Il résulte de l’ensemble de ce qui précède que M. D... n’est pas fondé à demander l’annulation de l’arrêté du 24 juillet 2025 par lequel le préfet du Val­de­Marne l’a obligé à quitter le territoire dans un délai de trente jours et a fixé le pays à destination duquel il est susceptible d’être éloigné. Les conclusions à fin d’injonction et d’astreinte et celles formées sur le fondement de l’article L.761-1 du code de justice administrative et de l’article 37 de la loi du 10 juillet 1991 relative à l’aide juridique ne peuvent en conséquence qu’être rejetées.





D E C I D E :





Article 1er : Il n’y a pas lieu de statuer sur la demande d’aide juridictionnelle provisoire présentée par M. D....

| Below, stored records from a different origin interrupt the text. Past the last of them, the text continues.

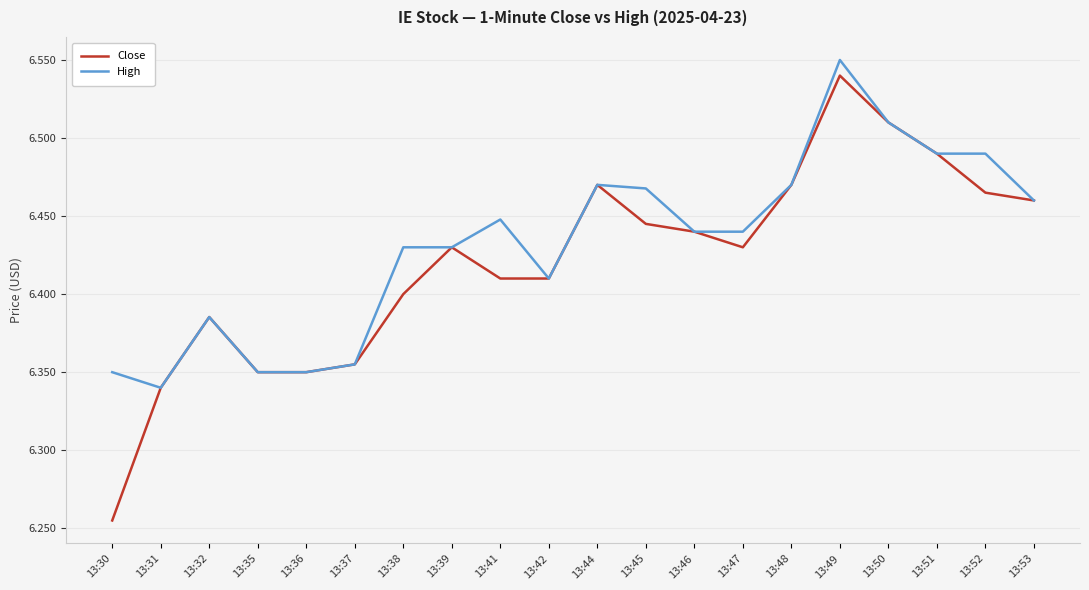

Does the chart display data point markers on the line(s)?

No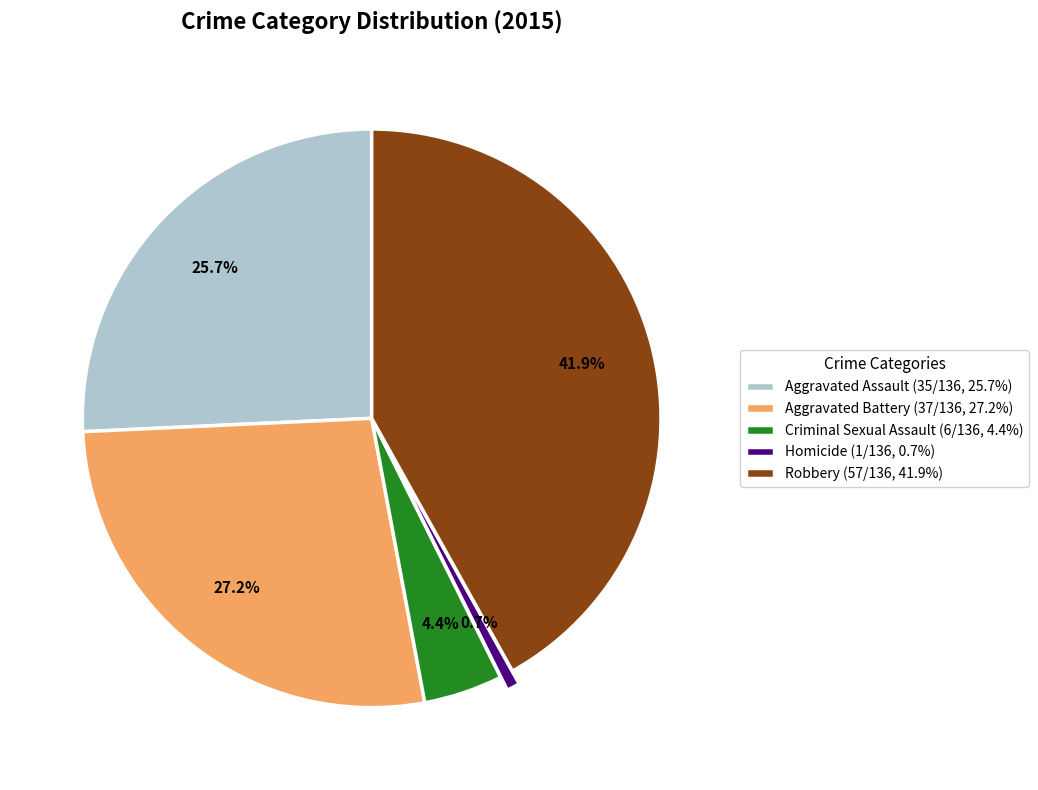

Rank the categories by value from lowest to highest.

Homicide, Criminal Sexual Assault, Aggravated Assault, Aggravated Battery, Robbery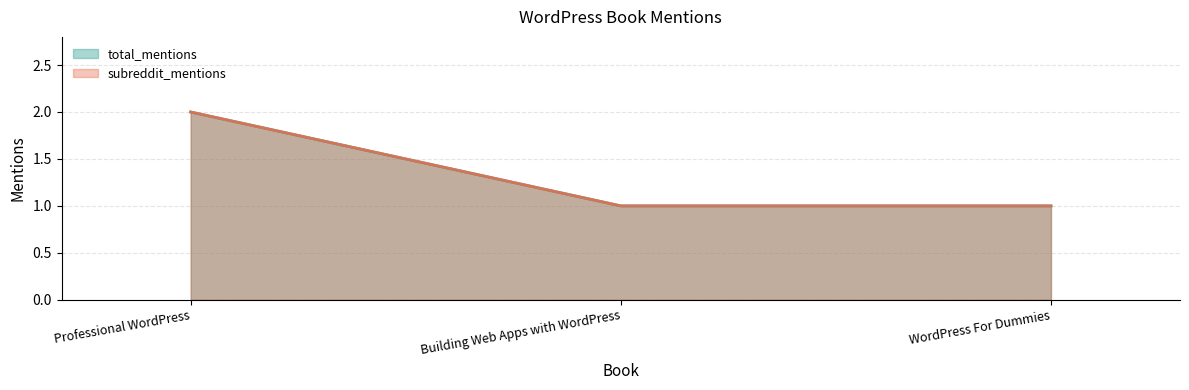

Does the chart have visible grid lines?

Yes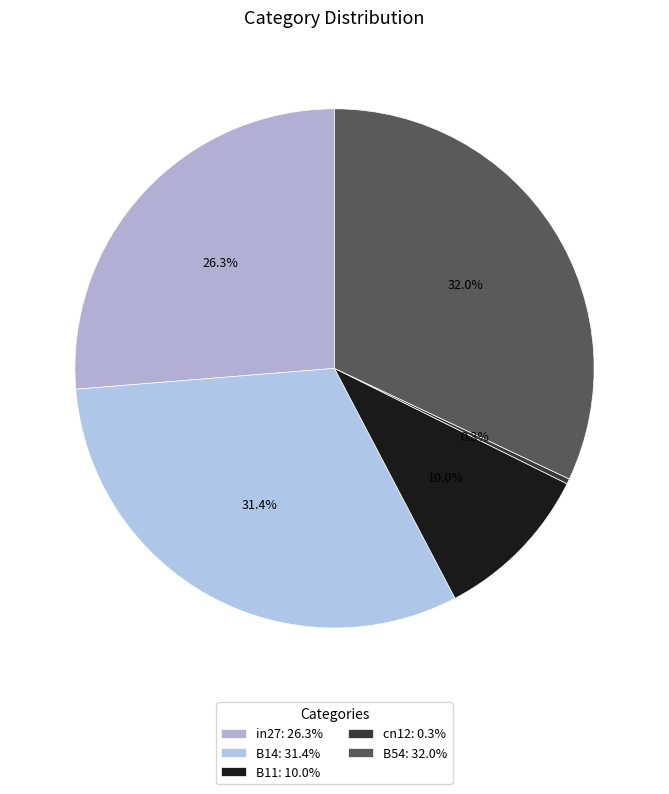

To the nearest percent, what is the difference between the cn12 and B11 slice percentages?

10%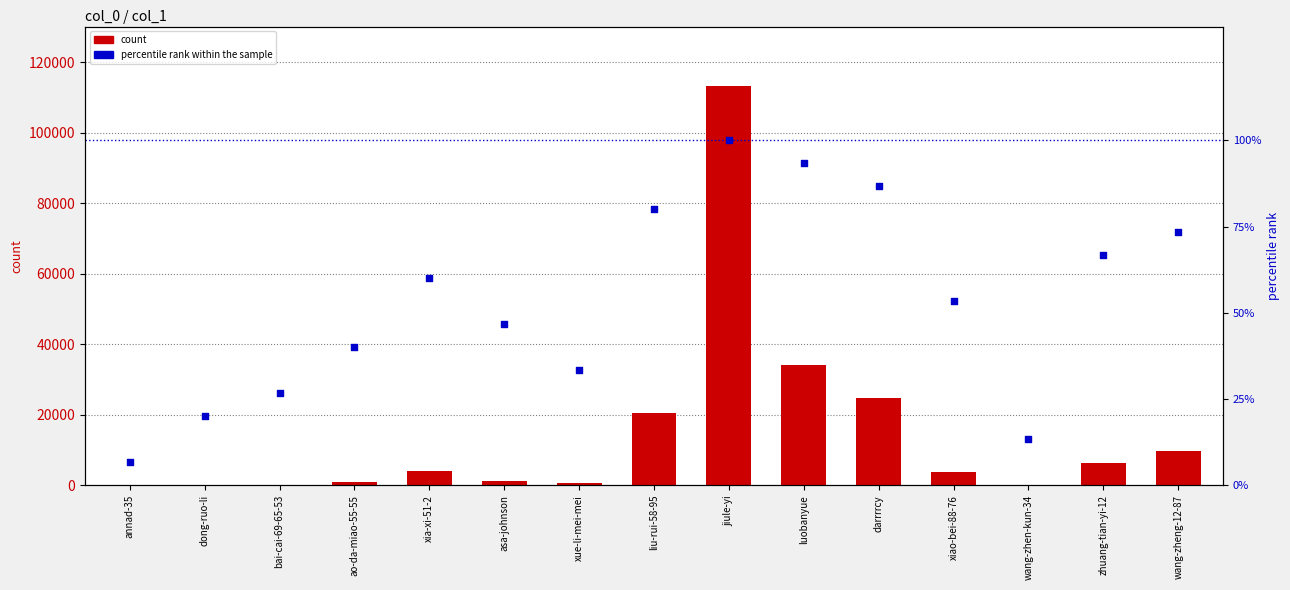

Which series reaches the minimum Y coordinate?

count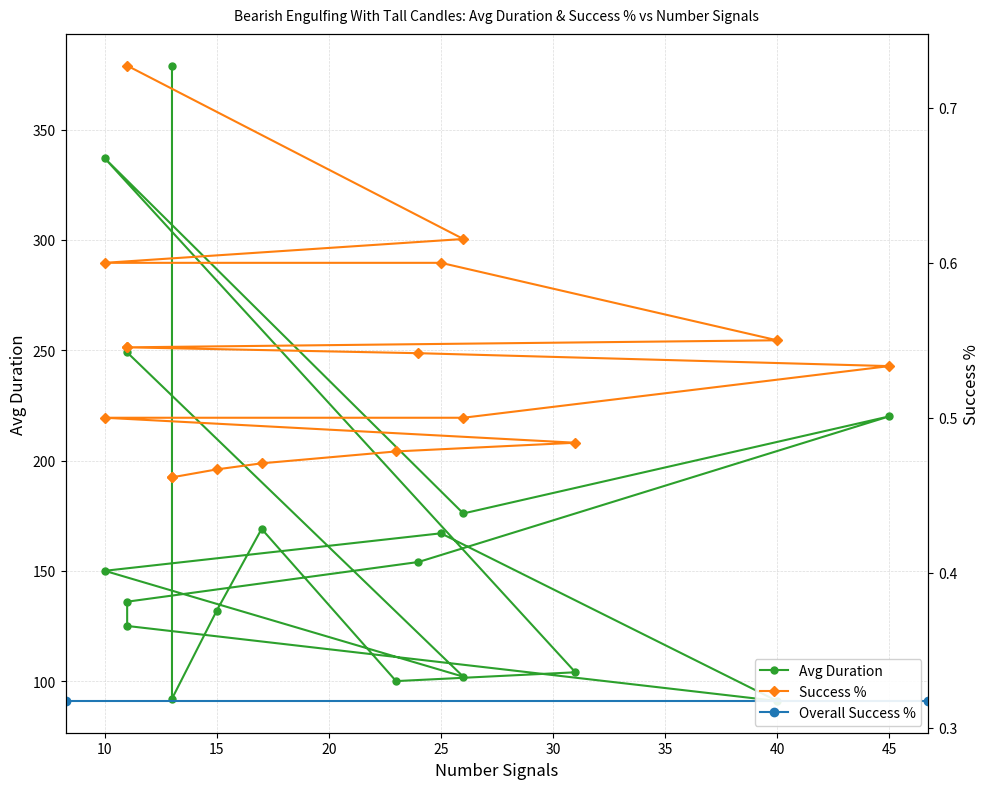

At which label does Success % reach its minimum?

13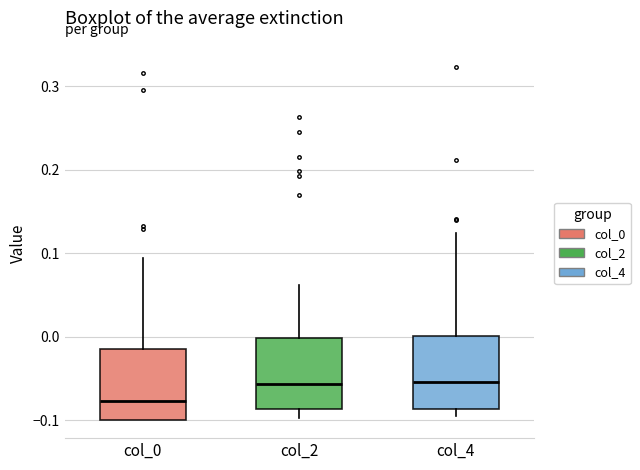

Reading left to right, transcribe this box plot: for each box, give where its median line is, the range the box spans, and where its two whiskers end, as read against the y-axis. The values are not printed on the chart, so give them approximately, as read against the axis.

col_0: median -0.08, box -0.10 to -0.01, whiskers -0.10 to 0.09
col_2: median -0.06, box -0.09 to 0.00, whiskers -0.10 to 0.06
col_4: median -0.05, box -0.09 to 0.00, whiskers -0.09 (just below the box's lower edge) to 0.12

Article 2 : La requête de M. D... est rejetée.

Article 3 : Le présent jugement sera notifié à M. C... D... et au préfet du Val­de­Marne.

Copie en sera adressée, pour information, au ministre de l’intérieur.

















Délibéré après l'audience du 10 mars 2026, à laquelle siégeaient :

Mme Gougot, présidente,
M. Combier, conseiller,
Mme Prissette, conseillère.

Rendu public par mise à disposition au greffe le 1er avril 2026.


Le rapporteur,




D. COMBIER

La présidente,




I. GOUGOT


La greffière,



M. B...



La République mande et ordonne au préfet du Val­de­Marne en ce qui le concerne ou à tous commissaires de justice à ce requis en ce qui concerne les voies de droit commun, contre les parties privées, de pourvoir à l'exécution de la présente décision.